11. The system of claim 10, wherein the instructions further cause the system to perform the method further comprising:

receiving activity data; and

modifying the weight values associated with the one or more user devices according to the activity data.

12. The system of claim 11, wherein the activity data is received from one or more sensors associated with the one or more user devices, and wherein the sensors include a gyroscope, an accelerometer, a camera, a microphone, or a near-field communication (NFC) chip.

13. The system of claim 11, wherein the random number generator uses a seed value based on the activity data.

14. The system of claim 10, wherein the value of the object is greater than or equal to the associated resource of a user device included in the impacted group of user devices.

15. The system of claim 10, wherein the instructions further cause the system to perform the method further comprising:

receiving a first withhold value of the object associated with the communication session; and

transmitting the first withhold value of the object to a server associated with the communication session.

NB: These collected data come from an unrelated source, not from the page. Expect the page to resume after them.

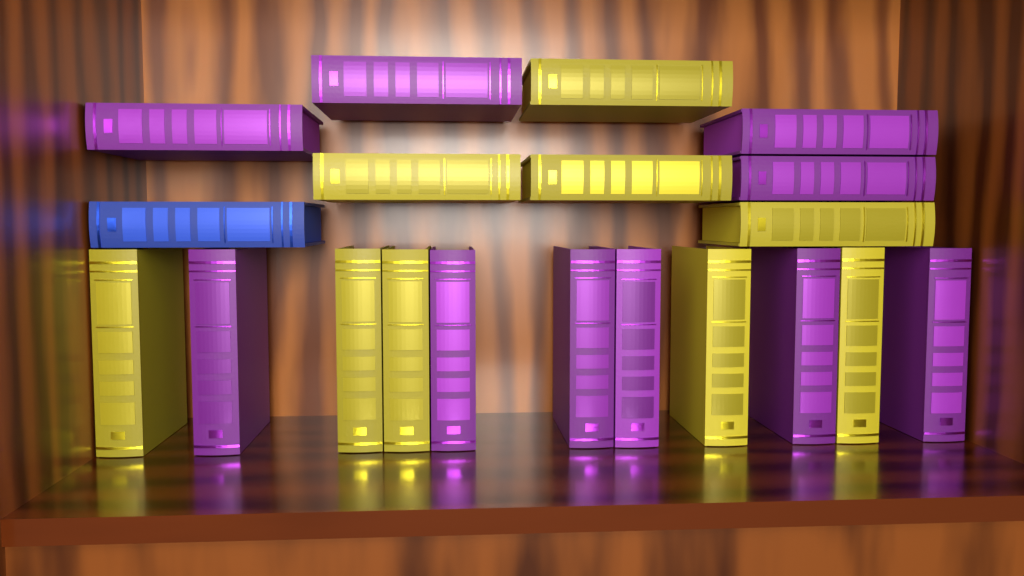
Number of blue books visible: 1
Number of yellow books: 9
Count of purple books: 10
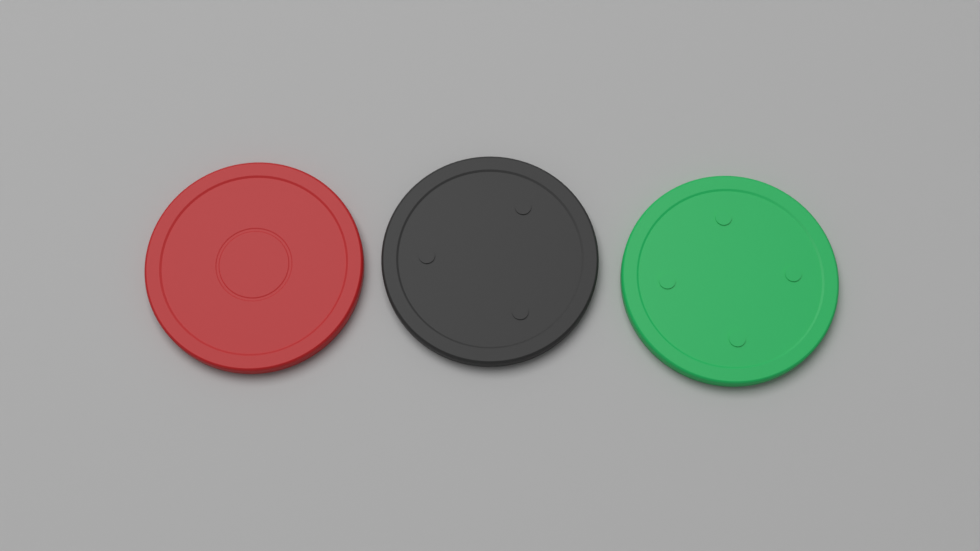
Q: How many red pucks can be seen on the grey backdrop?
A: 1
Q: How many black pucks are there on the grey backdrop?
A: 1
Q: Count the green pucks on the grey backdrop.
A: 1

16. The system of claim 10, wherein a request to initiate the communication session is received from a managing user device, and further comprising:

receiving a second withhold value of the object associated with the communication session; and

transmitting the second withhold value of the object to the managing user device.

17. The system of claim 10, wherein the communication session is generated based on a template, and wherein the template includes one or more session settings associated with the communication session including at least one of geographic restrictions, privacy settings, a minimum value of the associated resource of the one or more user devices, or limitations on a quantity of the one or more user devices.

18. The system of claim 10, wherein the communication session is generated based on a template, and wherein the template includes a duration of time where the one or more communication requests can be received from the one or more user devices.

19. A non-transitory computer-readable storage media storing instructions that, as a result of being executed by one or more processors, cause the one or more processors to perform a method comprising:

generating a communication session;

receiving one or more communication requests from one or more user devices, wherein the one or more communication requests include an associated resource, and wherein the one or more user devices are associated with a weight value;

combining the one or more communication requests and the associated resources into an object associated with the communication session;

determining an impacted group of user devices using a random number generator biased by the weight values associated with the one or more user devices, wherein the impacted group includes at least one of the one or more user devices;

deriving a value of the object to be allocated to user devices of the impacted group, wherein the value of the object is based on the associated resources; and

allocating a quantity of resources corresponding to the value of the object to the user devices of the impacted group.

20. The non-transitory computer-readable storage media of claim 19, wherein the instructions further cause the one or more processors to perform the method further comprising:

receiving activity data; and

modifying the weight values associated with the one or more user devices according to the activity data.